Standard acceptance criteria assume a deterministic system: given input X, the system produces output Y. If Y matches the expected value, the test passes. This model fails for AI on every axis.

The same prompt can return different valid answers on different runs. There is no canonical "golden answer" for most open-ended AI tasks, only a range of acceptable outputs. Traditional QA does a one-time verification pass; AI features require continuous, ongoing measurement because the system's behavior shifts as models are updated, prompts are changed, and input distributions drift over time.

Consider what happens when you apply standard QA to a customer service summarization feature. You test it manually on ten conversations, it looks fine, and you ship. Three weeks later a user submits a conversation that's 40,000 tokens with three language switches and an embedded PDF reference. Your system never had a spec for how to handle that. The failure mode was always there; the spec just couldn't see it because it described a success condition for inputs that matched the demo.

The deeper problem is organizational. Without a quantified spec, engineering and product have no shared language for tradeoffs. Is a 93% accuracy rate acceptable? Depends on volume: at 10 million insurance claims per year, that 7% error rate is 700,000 potentially wrong adjudications. Framed as a percentage, it sounds reasonable; framed in business consequences, it demands a different answer. Traditional specs never force this calculation because they assume the system either works or it doesn't.

The Two-Tier Structure: Policy vs. Quality

The most important conceptual shift in AI specification is separating constraints into two fundamentally different categories: policy constraints and quality thresholds. Conflating them causes both over-blocking (teams halt development because a quality metric missed its target, which should have been renegotiable) and under-protection (teams accept edge-case policy violations as "within acceptable error rate," which they are not).

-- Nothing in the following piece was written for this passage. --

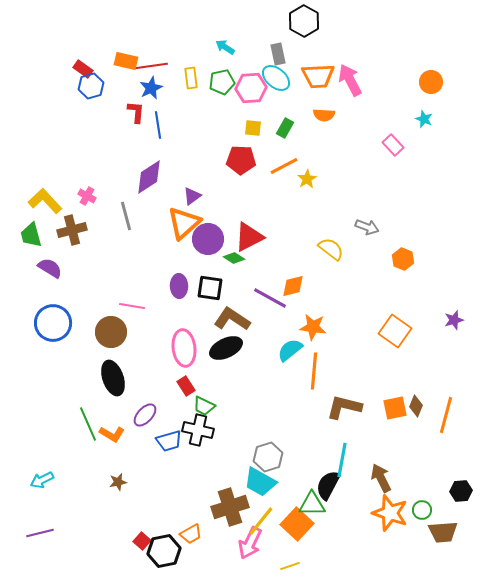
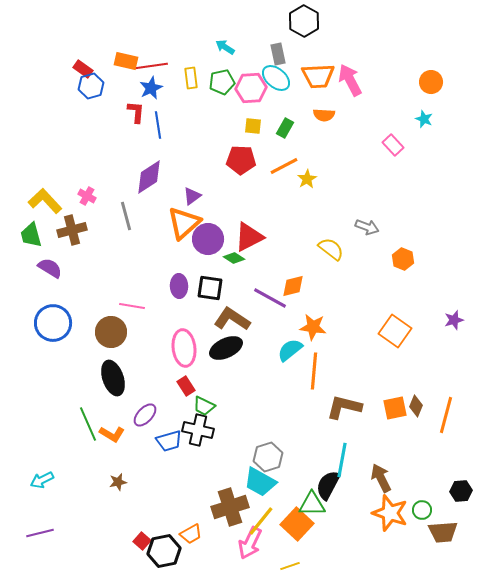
yellow square at (253, 128): moved 2 px up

Policy constraints are non-negotiable behavioral boundaries. The system never crosses them, regardless of context, user request, or quality tradeoffs. Examples: "Never expose a real user's PII in a response," "Never generate content depicting a minor in a sexual context," "Never produce output that contains a CVE-exploitable code pattern." These are tested with binary pass/fail: either the system crossed the line or it did not. Any violation is a launch blocker, full stop. Thresholds like "less than 0.1% of 10,000 adversarial test cases trigger the constraint" are appropriate for measuring robustness of the guardrail implementation, but a 0.1% miss rate on a red-line policy is still a miss rate you need to understand before deciding whether to ship.

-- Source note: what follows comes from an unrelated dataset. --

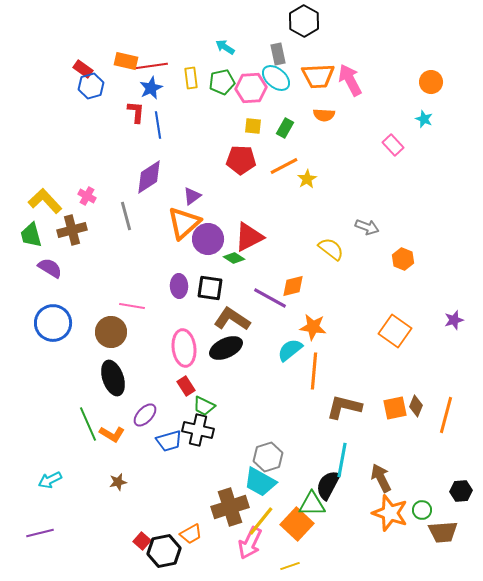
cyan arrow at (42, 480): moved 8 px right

Quality thresholds are probabilistic targets for output quality across the distribution of expected inputs. These are negotiable based on business tradeoffs and improve over time. Examples: "Achieves ≥ 90% factual accuracy on a 500-question held-out eval set," "Rated ≥ 4/5 by human raters on 80% of sampled responses," "95th percentile latency under 2 seconds." Missing a quality threshold triggers investigation and roadmap reprioritization; it does not trigger immediate rollback.

The operational difference matters: policy violations escalate immediately; quality threshold misses create tickets. You need both, and they need to live in different sections of your spec document, enforced through different processes.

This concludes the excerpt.